Data from: How moles walk; it’s all thumbs

Cite this dataset

Lin, Yi-Fen; Konow, Nicolai; Dumont, Elizabeth (2019). Data from: How moles walk; it’s all thumbs [Dataset]. Dryad.


A hallmark of tetrapod evolution is the shift from sprawling posture with laterally splayed limbs to erect posture with the limbs extending below the body. However, in order to invade unique locomotor niches, some tetrapods secondarily evolved a sprawled posture. This includes moles, some of the most specialized digging tetrapods. Although their forelimb anatomy and posture facilitates burrowing, moles also walk long distances to forage for and transport food.
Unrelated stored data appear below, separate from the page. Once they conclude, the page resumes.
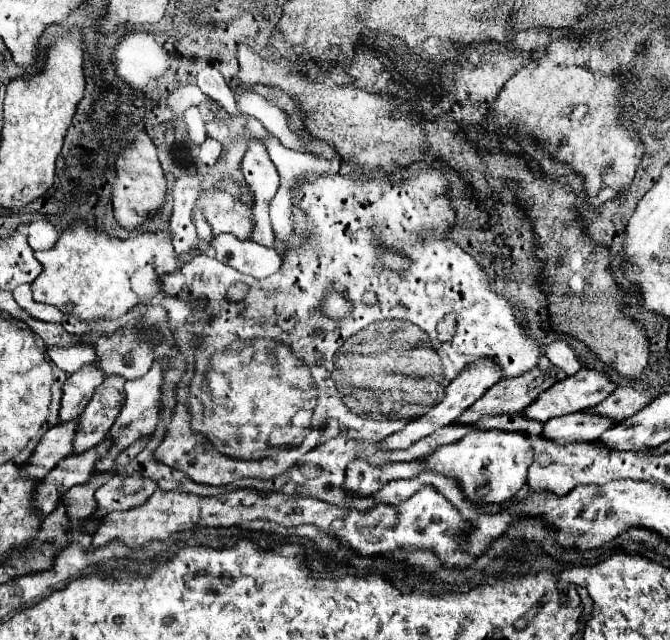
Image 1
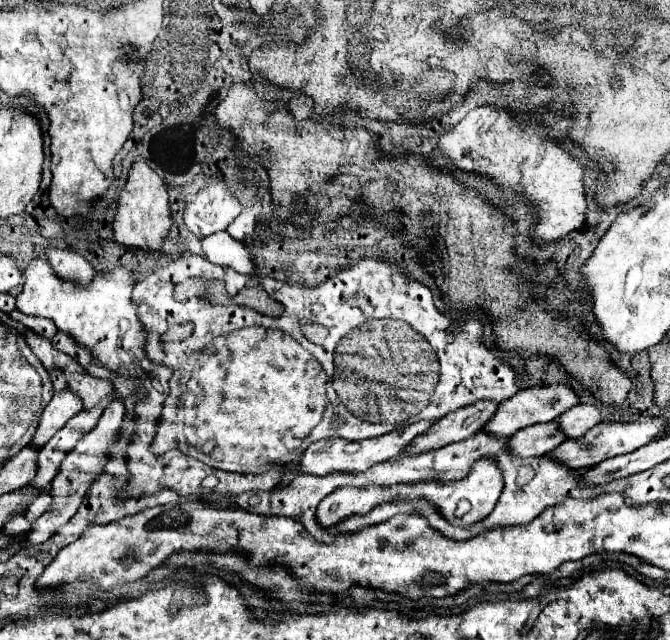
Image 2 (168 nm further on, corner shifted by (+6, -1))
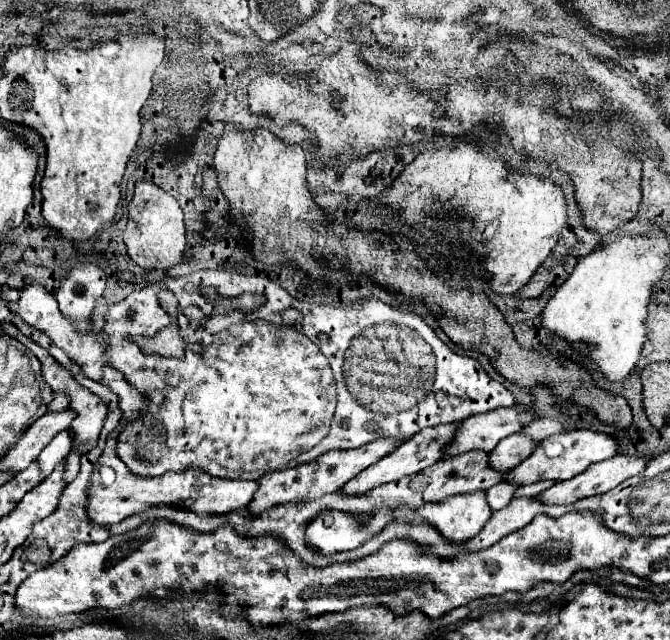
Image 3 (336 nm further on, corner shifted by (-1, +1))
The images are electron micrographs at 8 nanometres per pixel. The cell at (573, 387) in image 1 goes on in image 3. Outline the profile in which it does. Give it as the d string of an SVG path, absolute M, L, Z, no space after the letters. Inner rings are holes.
M514 404L510 408L496 408L484 414L474 414L460 424L456 438L446 448L446 454L454 456L474 448L490 452L502 438L520 432L532 420L536 420L536 414L520 404Z

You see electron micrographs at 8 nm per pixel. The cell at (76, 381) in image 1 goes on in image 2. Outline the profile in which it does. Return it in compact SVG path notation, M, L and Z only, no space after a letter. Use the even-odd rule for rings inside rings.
M71 390L57 392L51 398L51 402L45 406L45 410L39 418L39 426L37 426L29 446L31 448L45 446L55 436L55 432L61 430L81 408L83 408L83 402Z

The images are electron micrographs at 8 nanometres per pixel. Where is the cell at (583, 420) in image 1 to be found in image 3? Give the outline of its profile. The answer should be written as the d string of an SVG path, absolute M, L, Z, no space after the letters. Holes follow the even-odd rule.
M518 432L512 436L506 436L498 448L494 448L490 452L490 466L496 470L512 470L516 468L520 462L524 462L534 448L538 446L538 440L532 440L530 436Z

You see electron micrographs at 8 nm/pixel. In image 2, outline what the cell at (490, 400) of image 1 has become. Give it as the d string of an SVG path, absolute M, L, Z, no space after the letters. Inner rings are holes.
M479 400L479 402L465 406L465 408L459 408L451 414L443 416L441 420L437 420L427 432L419 434L403 450L403 454L415 456L415 454L423 454L423 452L437 450L447 444L471 438L473 434L477 434L483 428L483 424L495 414L495 410L497 410L497 404L485 402L485 400Z

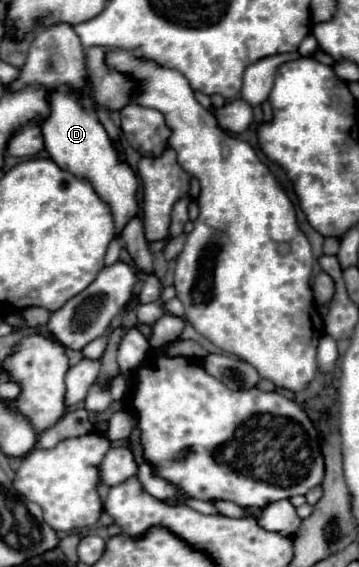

Here we use X-ray Reconstruction of Moving Morphology (XROMM) to determine if the mole humerus rotates around its long axis during walking, as it does when moles burrow and echidnas walk, or alternatively protracts and retracts at the shoulder in the horizontal plane as seen in sprawling reptiles. Our results reject both hypotheses and demonstrate that forelimb kinematics during mole walking are unique among those described for tetrapods. The humerus is retracted and protracted in the parasagittal plane above, rather than below the shoulder joint and the false thumb, a sesamoid bone, supports body weight during the stance phase, which is relatively short. Our findings broaden our understanding of the diversity of tetrapod limb posture and locomotor evolution, demonstrate the importance of x-ray based techniques for revealing hidden kinematics, and highlight the importance of examining how joint morphology influences joint mobility.